The Software Story Board

Jordan Pollack

                 It is clearly necessary for a s/w company to file patents on whatever
                 unique ideas it comes up with, even at $20k/shot, rather than leave itself
                 open for the kind of aggressive cloning which allowed Microsoft to absorb
                 every OS utility, every text-editor and spreadsheet improvement.

                 Copyrights only protect sequences of bytes, source and object code, along
                 with documentation and images, but doesn't protect the story, so other
                 programmers can reimplement the story once it has been told. Copyright
                 just isn't enough protection for software, because unlike art, music, or
                 literature, the readers don't care about expression, they only care about the
                 story.

                 If Bill decided to steal Will's story about star crossed lovers, people still
                 care deeply about Shakespeare's expression that copyrights protect him.
                 Not so for Bricklin's Visicalc or NCSA's Mosaic. Lotus and Netscape told
                 the same stories. Excel and Explorer tell the same stories. It's not healthy
                 competition which is unleashed without patent protection, it is biggest fish
                 eats best.

                 The "story" for software is the insight that the implementation of a
                 mechanism solves a valuable problem. It is, like the Wright brothers' idea to
                 balance an unstable airplane through wing-warping, difficult to patent
                 because once the story is told, others can tell it in different and even
                 improved ways - like Ailerons.

                 Software stories like "data compression system which swaps the c and d
                 drive after booting," "carnage game with 3D linear texture mapping," "table
                 in which each cell can hold a calculated expression," and "multiple
                 processes communicating to the user through overlapping screen boxes,"
                 should have been afforded protection from larger predators. If enough
                 companies and universities who have had their valuable software stories
                 "retold" got together a lobbying effort, a new story protection system could
                 be brought up within a decade.

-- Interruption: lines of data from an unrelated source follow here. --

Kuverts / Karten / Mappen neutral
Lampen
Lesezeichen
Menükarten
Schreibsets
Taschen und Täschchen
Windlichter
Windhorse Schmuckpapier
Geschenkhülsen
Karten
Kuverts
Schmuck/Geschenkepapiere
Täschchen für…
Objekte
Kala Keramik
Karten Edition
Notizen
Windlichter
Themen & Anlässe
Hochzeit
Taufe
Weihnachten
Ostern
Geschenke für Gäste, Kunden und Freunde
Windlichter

                 My idea to replace patents is a 5-7 year "Story Exclusive," with a new
                 self-supporting public/private spinoff of the PTO called the "Software Story
                 Board" (SSB). Heres how it could work: You apply to the SSB with a
                 working model implementation and the complete key-escrow-encrypted
                 source code, the story and its exclusive claims. These stories and claims
                 are published daily on a website which is publically examined, say, by
                 Slashdot readers, who voraciously search precedents and argue for 3
                 months. (Advertisement banners on the web site will pay for everything:)
                 This avoids the need for a corps of examiners and secrecy. After a couple
                 of cycles of claim refinement, the exclusive story can be rejected or
                 granted, and 5-7 years from the filing date, the source is unlocked for
                 others to study. Certain claims (like AI) will require examination of the
                 working model.

                 Given legal exclusivity on a software or business model "story," licensing
                 deals prior to expiration could be made which include equity or extend
                 royalties beyond the expiration date. Somehow I feel like Bricklin ought to
                 get a royalty on Excel, and that Urbana ought to be paved in gold.